*** Source passage ***

Thursday, November 1, 2018

Chao & Boykoff + Wahnetah 12/1 @ Project Object

Switch No. 49: Geneva Chao and Jules Boykoff, with art by Jules and Jessi Wahnetah


Where: Project Object, 2502 NE Sandy Blvd.

When: Saturday, December 1, 3 p.m.

We are super excited to have this event at Project Object, which supports women, LGBTQ and POC artists and designers. In addition to our readers, the event will feature beautiful wooden box lamps/mirrors picturing activist heroes, handmade by Jules and Jessi Wahnetah (photo below!) plus Project Object's incredible store collection of art and artifacts--just in time for local holiday shopping.

Genève/Geneva Chao is the author of three books of poetry (one of us is wave one of us is shore, a bilingual discours amoureux; Hillary Is Dreaming, a dream journal of the 2016 election; and émigré, a history of emigration and loss in English, French, Guernesais, and Hawaiian pidgin) and several translations. Chao lives in Los Angeles.


Jules Boykoff is the author of three books of poetry – Fireworks (Tinfish Press, 2018), Hegemonic Love Potion (Factory School, 2009), and Once Upon a Neoliberal Rocket Badge (Edge Books, 2006) – and winner of the annual CAConrad Sexiest Poetry Award. He lives in Portland with Kaia Sand and Jessi Wahnetah, and teaches politics at Pacific University. More at www.julesboykoff.org






Jessi Wahnetah is an enrolled member of the Confederated Tribes of Warm Springs. She lives in Portland with her three cats, chicken, and leopard gecko, and attends St. Mary’s Academy.

***

◆ **To be done**:
1. Which books of poetry by Jules Boykoff does the event announcement name?
2. Where does Jules Boykoff teach politics, according to the event announcement?
3. Switch "incredible" to "remarkable" and write out the event announcement from "Where: Project Object, 2502" up to and including "in Los Angeles.".
None of the rows after this point are needed.

*** Information provided ***

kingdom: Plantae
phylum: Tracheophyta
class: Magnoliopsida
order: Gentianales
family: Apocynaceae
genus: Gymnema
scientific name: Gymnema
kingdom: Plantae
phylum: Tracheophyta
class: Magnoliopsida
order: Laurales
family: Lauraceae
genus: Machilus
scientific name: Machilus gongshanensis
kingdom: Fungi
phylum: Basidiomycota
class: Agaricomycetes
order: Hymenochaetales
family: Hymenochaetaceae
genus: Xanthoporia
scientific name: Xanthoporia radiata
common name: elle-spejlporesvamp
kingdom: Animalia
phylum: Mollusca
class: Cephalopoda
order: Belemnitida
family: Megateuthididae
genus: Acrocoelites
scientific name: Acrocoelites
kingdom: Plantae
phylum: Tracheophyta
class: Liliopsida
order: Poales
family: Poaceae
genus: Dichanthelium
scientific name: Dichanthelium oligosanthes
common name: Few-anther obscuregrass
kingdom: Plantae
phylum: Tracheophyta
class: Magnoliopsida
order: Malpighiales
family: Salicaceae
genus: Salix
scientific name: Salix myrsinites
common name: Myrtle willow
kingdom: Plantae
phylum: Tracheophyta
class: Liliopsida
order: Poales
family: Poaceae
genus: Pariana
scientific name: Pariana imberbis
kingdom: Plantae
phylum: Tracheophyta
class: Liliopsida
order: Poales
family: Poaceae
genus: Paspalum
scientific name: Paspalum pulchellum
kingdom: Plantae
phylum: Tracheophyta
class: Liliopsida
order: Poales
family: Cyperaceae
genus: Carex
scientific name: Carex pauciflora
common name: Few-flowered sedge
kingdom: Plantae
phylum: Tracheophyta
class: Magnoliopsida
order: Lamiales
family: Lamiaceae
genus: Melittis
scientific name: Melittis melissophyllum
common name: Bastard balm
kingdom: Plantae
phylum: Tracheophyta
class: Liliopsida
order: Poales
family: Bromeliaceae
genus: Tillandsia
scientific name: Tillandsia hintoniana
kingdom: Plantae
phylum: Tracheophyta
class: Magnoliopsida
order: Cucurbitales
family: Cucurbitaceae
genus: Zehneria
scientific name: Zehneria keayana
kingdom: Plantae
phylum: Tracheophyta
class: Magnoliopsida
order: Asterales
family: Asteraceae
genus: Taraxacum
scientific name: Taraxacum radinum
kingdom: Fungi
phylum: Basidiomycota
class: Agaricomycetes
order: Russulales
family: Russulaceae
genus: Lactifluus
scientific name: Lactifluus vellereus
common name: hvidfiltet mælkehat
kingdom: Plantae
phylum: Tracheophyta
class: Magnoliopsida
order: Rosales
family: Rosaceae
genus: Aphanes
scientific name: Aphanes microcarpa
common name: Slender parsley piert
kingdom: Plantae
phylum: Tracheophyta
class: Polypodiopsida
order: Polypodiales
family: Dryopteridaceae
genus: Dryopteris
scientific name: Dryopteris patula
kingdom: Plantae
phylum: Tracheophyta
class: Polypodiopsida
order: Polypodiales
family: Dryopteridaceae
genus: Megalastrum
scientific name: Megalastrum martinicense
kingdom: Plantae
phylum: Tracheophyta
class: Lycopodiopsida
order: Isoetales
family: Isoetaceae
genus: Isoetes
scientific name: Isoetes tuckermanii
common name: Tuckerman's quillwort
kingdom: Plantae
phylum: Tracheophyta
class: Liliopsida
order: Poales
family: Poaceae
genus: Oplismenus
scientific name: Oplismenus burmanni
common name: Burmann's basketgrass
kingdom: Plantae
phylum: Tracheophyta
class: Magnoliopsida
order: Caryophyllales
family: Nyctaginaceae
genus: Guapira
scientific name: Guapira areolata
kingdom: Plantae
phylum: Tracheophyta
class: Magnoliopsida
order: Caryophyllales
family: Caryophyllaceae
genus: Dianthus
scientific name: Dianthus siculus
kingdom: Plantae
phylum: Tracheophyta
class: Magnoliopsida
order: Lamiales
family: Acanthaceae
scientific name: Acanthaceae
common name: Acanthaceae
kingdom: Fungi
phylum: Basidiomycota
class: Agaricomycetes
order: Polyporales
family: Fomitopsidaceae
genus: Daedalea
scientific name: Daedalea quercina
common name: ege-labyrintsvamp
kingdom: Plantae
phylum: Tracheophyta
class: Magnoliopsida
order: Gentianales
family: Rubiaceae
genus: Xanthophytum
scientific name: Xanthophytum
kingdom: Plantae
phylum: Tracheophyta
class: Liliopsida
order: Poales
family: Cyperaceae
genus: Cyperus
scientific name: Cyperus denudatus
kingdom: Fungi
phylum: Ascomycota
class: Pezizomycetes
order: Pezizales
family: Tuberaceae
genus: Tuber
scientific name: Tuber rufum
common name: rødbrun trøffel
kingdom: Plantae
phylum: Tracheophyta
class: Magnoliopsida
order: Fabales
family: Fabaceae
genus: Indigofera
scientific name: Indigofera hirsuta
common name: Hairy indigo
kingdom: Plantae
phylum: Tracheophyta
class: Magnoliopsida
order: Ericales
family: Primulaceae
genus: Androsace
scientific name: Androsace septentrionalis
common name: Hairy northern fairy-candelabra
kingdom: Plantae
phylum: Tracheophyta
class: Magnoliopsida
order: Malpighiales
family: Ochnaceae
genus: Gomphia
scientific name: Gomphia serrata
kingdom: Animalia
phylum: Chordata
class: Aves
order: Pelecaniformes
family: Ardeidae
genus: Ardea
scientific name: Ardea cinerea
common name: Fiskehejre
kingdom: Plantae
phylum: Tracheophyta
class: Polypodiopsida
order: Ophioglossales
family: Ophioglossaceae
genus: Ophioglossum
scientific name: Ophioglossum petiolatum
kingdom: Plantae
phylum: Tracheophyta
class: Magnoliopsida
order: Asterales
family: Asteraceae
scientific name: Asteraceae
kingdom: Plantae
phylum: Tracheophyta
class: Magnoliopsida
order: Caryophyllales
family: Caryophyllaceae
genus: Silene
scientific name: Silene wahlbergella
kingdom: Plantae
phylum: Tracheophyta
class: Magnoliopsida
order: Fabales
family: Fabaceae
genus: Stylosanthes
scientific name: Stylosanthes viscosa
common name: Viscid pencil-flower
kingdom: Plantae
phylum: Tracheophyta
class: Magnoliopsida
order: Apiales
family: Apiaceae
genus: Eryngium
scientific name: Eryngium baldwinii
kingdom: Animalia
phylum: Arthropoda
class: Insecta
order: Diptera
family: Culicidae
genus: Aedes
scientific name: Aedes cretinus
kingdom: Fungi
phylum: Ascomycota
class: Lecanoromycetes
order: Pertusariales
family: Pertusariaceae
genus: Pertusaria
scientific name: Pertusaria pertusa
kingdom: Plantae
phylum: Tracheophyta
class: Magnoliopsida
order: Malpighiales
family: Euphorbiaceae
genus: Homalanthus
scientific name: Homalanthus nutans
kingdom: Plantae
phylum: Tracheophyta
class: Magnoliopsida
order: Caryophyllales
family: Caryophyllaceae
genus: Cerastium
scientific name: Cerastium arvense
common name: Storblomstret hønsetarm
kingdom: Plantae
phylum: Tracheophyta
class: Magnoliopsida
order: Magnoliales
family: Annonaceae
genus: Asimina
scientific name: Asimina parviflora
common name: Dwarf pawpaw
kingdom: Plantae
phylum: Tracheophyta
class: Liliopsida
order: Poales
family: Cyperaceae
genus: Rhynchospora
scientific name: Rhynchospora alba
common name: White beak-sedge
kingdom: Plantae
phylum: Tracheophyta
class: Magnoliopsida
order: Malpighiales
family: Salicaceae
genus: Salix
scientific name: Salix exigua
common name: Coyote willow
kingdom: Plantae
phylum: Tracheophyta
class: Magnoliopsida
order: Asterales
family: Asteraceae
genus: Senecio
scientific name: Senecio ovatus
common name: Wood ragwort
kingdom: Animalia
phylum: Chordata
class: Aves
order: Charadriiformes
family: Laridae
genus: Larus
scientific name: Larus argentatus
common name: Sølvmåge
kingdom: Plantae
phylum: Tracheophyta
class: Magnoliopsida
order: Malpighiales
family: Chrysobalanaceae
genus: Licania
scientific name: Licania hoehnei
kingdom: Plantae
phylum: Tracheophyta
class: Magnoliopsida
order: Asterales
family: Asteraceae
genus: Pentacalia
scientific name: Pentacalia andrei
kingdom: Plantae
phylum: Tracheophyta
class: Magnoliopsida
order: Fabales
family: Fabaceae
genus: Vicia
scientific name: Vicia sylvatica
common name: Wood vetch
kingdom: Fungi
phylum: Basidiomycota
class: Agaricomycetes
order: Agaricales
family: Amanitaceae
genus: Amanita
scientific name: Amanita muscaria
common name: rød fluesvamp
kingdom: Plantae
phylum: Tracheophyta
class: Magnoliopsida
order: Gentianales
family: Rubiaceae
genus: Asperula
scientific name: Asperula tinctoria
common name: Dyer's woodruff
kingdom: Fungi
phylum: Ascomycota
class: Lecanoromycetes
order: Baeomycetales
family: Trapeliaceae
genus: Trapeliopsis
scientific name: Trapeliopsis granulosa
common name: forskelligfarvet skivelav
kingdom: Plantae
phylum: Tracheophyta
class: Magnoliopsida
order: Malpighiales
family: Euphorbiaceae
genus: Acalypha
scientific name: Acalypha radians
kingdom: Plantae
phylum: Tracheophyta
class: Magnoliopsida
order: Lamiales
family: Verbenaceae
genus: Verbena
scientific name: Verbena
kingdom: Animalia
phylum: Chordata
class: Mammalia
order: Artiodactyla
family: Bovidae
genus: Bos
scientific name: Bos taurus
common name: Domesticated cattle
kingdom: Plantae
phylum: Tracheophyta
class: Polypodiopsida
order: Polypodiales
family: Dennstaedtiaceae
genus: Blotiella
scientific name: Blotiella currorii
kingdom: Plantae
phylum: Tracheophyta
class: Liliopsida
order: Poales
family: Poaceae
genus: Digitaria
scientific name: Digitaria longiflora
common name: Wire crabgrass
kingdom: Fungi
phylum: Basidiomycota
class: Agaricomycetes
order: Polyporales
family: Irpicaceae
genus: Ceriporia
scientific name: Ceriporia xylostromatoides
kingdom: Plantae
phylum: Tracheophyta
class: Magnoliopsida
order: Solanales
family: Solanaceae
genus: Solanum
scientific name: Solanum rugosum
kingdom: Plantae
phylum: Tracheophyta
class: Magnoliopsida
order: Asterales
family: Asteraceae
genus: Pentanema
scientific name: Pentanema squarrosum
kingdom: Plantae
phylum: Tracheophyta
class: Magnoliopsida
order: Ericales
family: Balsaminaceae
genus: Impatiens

***

◆ **Responses per task**:
1. Fireworks, Hegemonic Love Potion, and Once Upon a Neoliberal Rocket Badge

2. Pacific University

3.
Where: Project Object, 2502 NE Sandy Blvd.

When: Saturday, December 1, 3 p.m.

We are super excited to have this event at Project Object, which supports women, LGBTQ and POC artists and designers. In addition to our readers, the event will feature beautiful wooden box lamps/mirrors picturing activist heroes, handmade by Jules and Jessi Wahnetah (photo below!) plus Project Object's remarkable store collection of art and artifacts--just in time for local holiday shopping.

Genève/Geneva Chao is the author of three books of poetry (one of us is wave one of us is shore, a bilingual discours amoureux; Hillary Is Dreaming, a dream journal of the 2016 election; and émigré, a history of emigration and loss in English, French, Guernesais, and Hawaiian pidgin) and several translations. Chao lives in Los Angeles.